В рамках вопроса об оккупированных территориях и положении в них мирных жителей было принято решение, что мирное население не обязано давать сведения во вред своей армии и своей стране, и тем более участвовать прямо или косвенно в военных действиях противника, строго охранялся принцип неприкосновенности частной собственности.
На конференции рассматривались важнейшие вопросы международного права. Участники конференции договорились созвать Третью мирную конференцию в 1915 г. 19 мая 1912 г. министр иностранных дел С. Д. Сазонов писал Императору Николаю II: «В заключительном акте созванной по почину Вашего Императорского Величества Второй Конференции мира 1907 г., было высказано пожелание, чтобы следующая Третья конференция собралась в срок, примерно равный промежутку между первой и второй конференциями. <…> Таким образом, время Третьей конференции мира падает примерно на лето 1915 г., а время заседаний подготовительного комитета на будущий 1913 г. Осмеливаюсь полагать, что почин созыва конференции может исходить от Вашего Императорского Величества, как Августейшего инициатора Первой и Второй конференций»{91}. На этой записке рукой Государя было написано: «Одобряю». В этот момент ни Николай II, ни Сазонов не могли знать, что лето 1915 г., на которое была намечена Третья конференция мира, станет пиком самой кровавой доселе войны.
Император Николай II, следуя своей христианской совести, сделал всё, чтобы мир превратился в мир без войн. Царь в одностороннем порядке стал воплощать эти идеи в русской армии. В 1907 г. Императором был утвержден «Наказ Русской армии о законах и обычаях сухопутной войны», который являлся приложением к Уставу полевой службы.
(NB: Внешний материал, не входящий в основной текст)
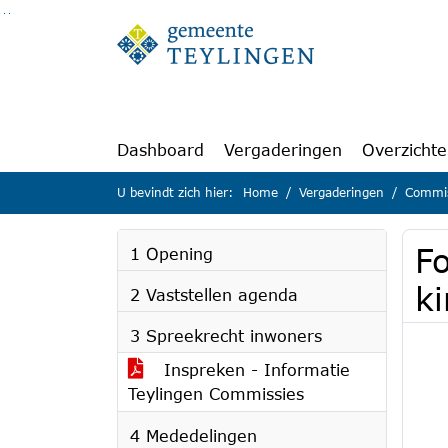
Ga naar de inhoud van deze pagina
Ga naar het zoeken
Ga naar het menu
Dashboard
Vergaderingen
Overzicht
U bevindt zich hier:
Home
Vergaderingen
Commis
Fo
1 Opening
k
2 Vaststellen agenda
3 Spreekrecht inwoners
Inspreken - Informatie
Teylingen Commissies
4 Mededelingen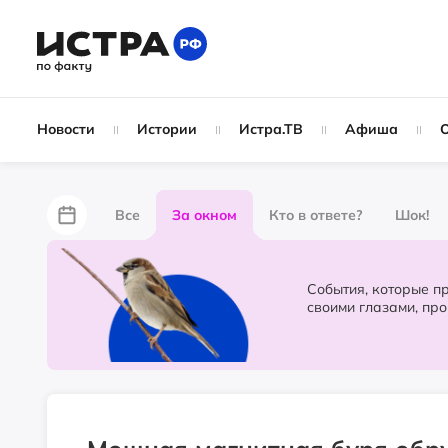
Новости
Истории
Истра.ТВ
Афиша
Все
За окном
Кто в ответе?
Шок!
За забором
Не по лжи!
По форме
Жу
События, которые происходят в 
своими глазами, пр
Партнёрский материал
Народные новости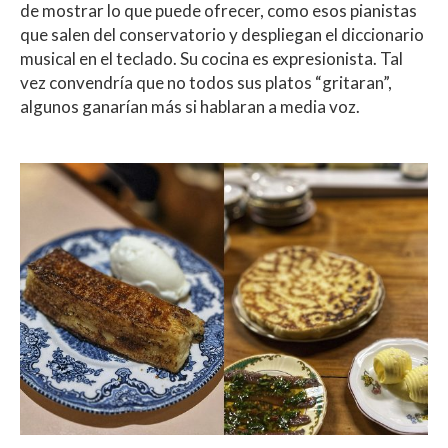
de mostrar lo que puede ofrecer, como esos pianistas
que salen del conservatorio y despliegan el diccionario
musical en el teclado. Su cocina es expresionista. Tal
vez convendría que no todos sus platos “gritaran”,
algunos ganarían más si hablaran a media voz.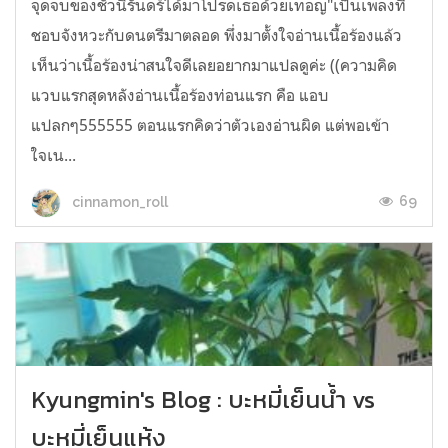
จุดจบของชั่วนิรันดร์ได้มาโปรดเธอด้วยเทอญ"เป็นเพลงที่
ชอบจังหวะกับดนตรีมาตลอด พึ่งมาตั้งใจอ่านเนื้อร้องแล้ว
เห็นว่าเนื้อร้องน่าสนใจดีเลยอยากมาแปลดูค่ะ ((ความคิด
แวบแรกสุดหลังอ่านเนื้อร้องท่อนแรก คือ แอบ
แปลกๆ555555 ตอนแรกคิดว่าตัวเองอ่านผิด แต่พอเข้า
ใจเน...
69
cinnamon_roll
Kyungmin's Blog : บะหมี่เย็นน้ำ vs
บะหมี่เย็นแห้ง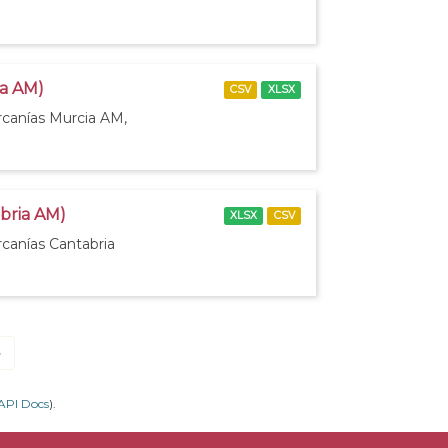
ia AM)
CSV
XLSX
rcanías Murcia AM,
abria AM)
XLSX
CSV
rcanías Cantabria
»
API Docs
).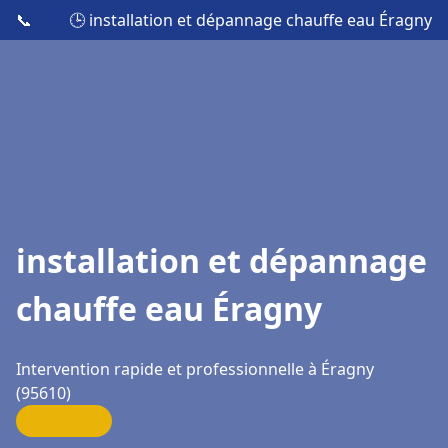
📞
🕒 installation et dépannage chauffe eau Éragny
installation et dépannage
chauffe eau Éragny
Intervention rapide et professionnelle à Éragny
(95610)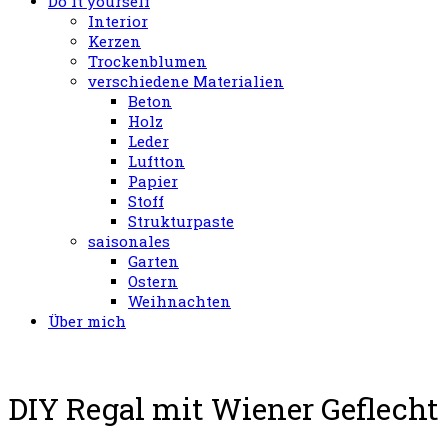
Do it yourself
Interior
Kerzen
Trockenblumen
verschiedene Materialien
Beton
Holz
Leder
Luftton
Papier
Stoff
Strukturpaste
saisonales
Garten
Ostern
Weihnachten
Über mich
DIY Regal mit Wiener Geflecht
В «Наказе» говорилось: «1. Войска должны уважать жизнь и честь обывателей неприятельской стороны, а также религию и обряды веры. Всякий грабеж строго воспрещается под страхом тягчайших наказаний (вплоть до смертной казни). Раненые и больные военные чины подбираются с поля боя без различия принадлежности к какой-либо армии. С пленными надлежит обращаться человеколюбиво и предоставить им полную свободу в отправлении религиозных обрядов. Содержать их так же, как содержатся чины русской армии. 2. Во время военных действий воспрещается применять яд или отравленное оружие, ранить или убивать неприятеля, который сложил оружие и сдался, атаковать или бомбардировать города, селения, жилища или строения, не занятые противником, захватывать и уничтожать неприятельскую собственность (если это не является военной необходимостью)»{92}.
Таким образом, в крайне тяжёлых условиях, наступивших вместе с окончанием Русско-японской войны, Николаю II удалось вывести Россию из глубокого внешнеполитического и внутрироссийского кризиса. Кардинальные реформы государственной жизни не привели к распаду Империи, революция была подавлена, финансовый дефолт преодолён. При этом Россия сохранила свои позиции как великая держава и, что самое главное, не была вовлечена ни в один из антагонистских блоков, сохранив нейтральную независимую позицию. Соглашение с Англией разрядило обстановку на южно-азиатских границах России, сняло для неё напряжение в Персии, Тибете и Китае. Отношения с Германией, несмотря на все их сложности этого периода, также не перешли в конфронтацию. Более того, после Свинемюнде наметилось улучшение отношений с Берлином, которые внешне приобретали характер «традиционной дружбы и добрососедства»{93}.
Как никогда спокойны были отношения России с её старым соперником на Балканах Австро-Венгрией. Новый австро-венгерский министр иностранных дел граф Эренталь заверял Россию в своих симпатиях, готовности к сотрудничеству и компромиссу. В таких новых условиях Россия по договорённости с Англией, Германией и Австро-Венгрией могла попытаться разрядить ситуацию на Балканах, а вместе с ней постараться решить давнюю проблему, связанную с Черноморскими проливами. Вот почему возникший в 1908 г. острейший Боснийский кризис, вызванный политикой Вены и Берлина и едва не приведший к большой войне, стал неожиданным для Государя.